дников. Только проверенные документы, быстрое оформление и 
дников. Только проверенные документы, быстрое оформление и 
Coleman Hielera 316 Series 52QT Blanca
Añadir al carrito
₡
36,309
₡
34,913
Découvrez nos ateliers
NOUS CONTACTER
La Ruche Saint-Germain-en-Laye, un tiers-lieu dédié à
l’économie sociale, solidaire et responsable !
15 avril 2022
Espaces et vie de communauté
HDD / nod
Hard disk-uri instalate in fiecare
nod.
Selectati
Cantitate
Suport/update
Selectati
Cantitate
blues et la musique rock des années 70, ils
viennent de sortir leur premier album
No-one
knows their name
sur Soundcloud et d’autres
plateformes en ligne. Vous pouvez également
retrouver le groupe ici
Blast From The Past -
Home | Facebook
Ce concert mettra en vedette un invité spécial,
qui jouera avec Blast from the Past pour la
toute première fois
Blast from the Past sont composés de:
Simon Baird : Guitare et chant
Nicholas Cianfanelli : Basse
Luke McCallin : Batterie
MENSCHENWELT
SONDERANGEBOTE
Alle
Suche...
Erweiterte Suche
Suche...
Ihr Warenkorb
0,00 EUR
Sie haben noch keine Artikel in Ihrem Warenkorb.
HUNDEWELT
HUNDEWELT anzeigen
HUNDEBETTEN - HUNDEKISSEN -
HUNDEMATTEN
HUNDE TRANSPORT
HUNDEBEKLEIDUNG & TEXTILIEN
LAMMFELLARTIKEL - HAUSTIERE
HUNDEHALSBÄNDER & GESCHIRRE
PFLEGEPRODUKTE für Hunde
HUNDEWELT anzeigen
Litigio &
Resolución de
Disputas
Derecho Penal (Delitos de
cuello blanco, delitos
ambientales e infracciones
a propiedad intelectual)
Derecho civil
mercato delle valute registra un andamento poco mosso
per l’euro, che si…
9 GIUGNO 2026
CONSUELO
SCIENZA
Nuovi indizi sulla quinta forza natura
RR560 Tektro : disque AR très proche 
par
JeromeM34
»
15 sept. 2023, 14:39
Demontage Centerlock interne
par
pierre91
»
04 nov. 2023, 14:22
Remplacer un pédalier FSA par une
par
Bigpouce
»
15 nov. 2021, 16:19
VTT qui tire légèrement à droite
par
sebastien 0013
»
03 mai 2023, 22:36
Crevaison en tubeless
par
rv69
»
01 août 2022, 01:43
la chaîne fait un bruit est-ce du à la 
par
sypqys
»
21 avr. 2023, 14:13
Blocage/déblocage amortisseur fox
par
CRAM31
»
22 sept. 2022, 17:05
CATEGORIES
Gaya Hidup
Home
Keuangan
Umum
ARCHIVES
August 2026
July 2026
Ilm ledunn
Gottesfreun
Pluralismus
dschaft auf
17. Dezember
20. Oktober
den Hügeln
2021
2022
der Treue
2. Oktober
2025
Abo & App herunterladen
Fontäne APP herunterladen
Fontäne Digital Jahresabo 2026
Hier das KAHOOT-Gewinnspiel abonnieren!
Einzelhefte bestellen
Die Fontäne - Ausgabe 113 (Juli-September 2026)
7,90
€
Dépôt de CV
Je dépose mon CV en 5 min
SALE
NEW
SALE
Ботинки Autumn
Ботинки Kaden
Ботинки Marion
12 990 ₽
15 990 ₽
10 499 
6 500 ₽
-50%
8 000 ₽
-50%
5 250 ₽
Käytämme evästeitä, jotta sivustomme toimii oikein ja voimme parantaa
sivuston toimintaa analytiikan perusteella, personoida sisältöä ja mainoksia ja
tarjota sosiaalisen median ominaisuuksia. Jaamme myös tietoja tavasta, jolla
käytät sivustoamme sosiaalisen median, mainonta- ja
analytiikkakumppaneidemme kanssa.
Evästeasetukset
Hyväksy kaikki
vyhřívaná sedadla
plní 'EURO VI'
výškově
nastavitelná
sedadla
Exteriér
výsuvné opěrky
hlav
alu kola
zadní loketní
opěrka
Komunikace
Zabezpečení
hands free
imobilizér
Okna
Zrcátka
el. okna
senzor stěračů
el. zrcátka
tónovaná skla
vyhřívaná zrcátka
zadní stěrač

= Job =
The records shown above are to be retyped exactly, with none omitted.

= Written solution =
дников. Только проверенные документы, быстрое оформление и 
дников. Только проверенные документы, быстрое оформление и 
Coleman Hielera 316 Series 52QT Blanca
Añadir al carrito
₡
36,309
₡
34,913
Découvrez nos ateliers
NOUS CONTACTER
La Ruche Saint-Germain-en-Laye, un tiers-lieu dédié à
l’économie sociale, solidaire et responsable !
15 avril 2022
Espaces et vie de communauté
HDD / nod
Hard disk-uri instalate in fiecare
nod.
Selectati
Cantitate
Suport/update
Selectati
Cantitate
blues et la musique rock des années 70, ils
viennent de sortir leur premier album
No-one
knows their name
sur Soundcloud et d’autres
plateformes en ligne. Vous pouvez également
retrouver le groupe ici
Blast From The Past -
Home | Facebook
Ce concert mettra en vedette un invité spécial,
qui jouera avec Blast from the Past pour la
toute première fois
Blast from the Past sont composés de:
Simon Baird : Guitare et chant
Nicholas Cianfanelli : Basse
Luke McCallin : Batterie
MENSCHENWELT
SONDERANGEBOTE
Alle
Suche...
Erweiterte Suche
Suche...
Ihr Warenkorb
0,00 EUR
Sie haben noch keine Artikel in Ihrem Warenkorb.
HUNDEWELT
HUNDEWELT anzeigen
HUNDEBETTEN - HUNDEKISSEN -
HUNDEMATTEN
HUNDE TRANSPORT
HUNDEBEKLEIDUNG & TEXTILIEN
LAMMFELLARTIKEL - HAUSTIERE
HUNDEHALSBÄNDER & GESCHIRRE
PFLEGEPRODUKTE für Hunde
HUNDEWELT anzeigen
Litigio &
Resolución de
Disputas
Derecho Penal (Delitos de
cuello blanco, delitos
ambientales e infracciones
a propiedad intelectual)
Derecho civil
mercato delle valute registra un andamento poco mosso
per l’euro, che si…
9 GIUGNO 2026
CONSUELO
SCIENZA
Nuovi indizi sulla quinta forza natura
RR560 Tektro : disque AR très proche 
par
JeromeM34
»
15 sept. 2023, 14:39
Demontage Centerlock interne
par
pierre91
»
04 nov. 2023, 14:22
Remplacer un pédalier FSA par une
par
Bigpouce
»
15 nov. 2021, 16:19
VTT qui tire légèrement à droite
par
sebastien 0013
»
03 mai 2023, 22:36
Crevaison en tubeless
par
rv69
»
01 août 2022, 01:43
la chaîne fait un bruit est-ce du à la 
par
sypqys
»
21 avr. 2023, 14:13
Blocage/déblocage amortisseur fox
par
CRAM31
»
22 sept. 2022, 17:05
CATEGORIES
Gaya Hidup
Home
Keuangan
Umum
ARCHIVES
August 2026
July 2026
Ilm ledunn
Gottesfreun
Pluralismus
dschaft auf
17. Dezember
20. Oktober
den Hügeln
2021
2022
der Treue
2. Oktober
2025
Abo & App herunterladen
Fontäne APP herunterladen
Fontäne Digital Jahresabo 2026
Hier das KAHOOT-Gewinnspiel abonnieren!
Einzelhefte bestellen
Die Fontäne - Ausgabe 113 (Juli-September 2026)
7,90
€
Dépôt de CV
Je dépose mon CV en 5 min
SALE
NEW
SALE
Ботинки Autumn
Ботинки Kaden
Ботинки Marion
12 990 ₽
15 990 ₽
10 499 
6 500 ₽
-50%
8 000 ₽
-50%
5 250 ₽
Käytämme evästeitä, jotta sivustomme toimii oikein ja voimme parantaa
sivuston toimintaa analytiikan perusteella, personoida sisältöä ja mainoksia ja
tarjota sosiaalisen median ominaisuuksia. Jaamme myös tietoja tavasta, jolla
käytät sivustoamme sosiaalisen median, mainonta- ja
analytiikkakumppaneidemme kanssa.
Evästeasetukset
Hyväksy kaikki
vyhřívaná sedadla
plní 'EURO VI'
výškově
nastavitelná
sedadla
Exteriér
výsuvné opěrky
hlav
alu kola
zadní loketní
opěrka
Komunikace
Zabezpečení
hands free
imobilizér
Okna
Zrcátka
el. okna
senzor stěračů
el. zrcátka
tónovaná skla
vyhřívaná zrcátka
zadní stěrač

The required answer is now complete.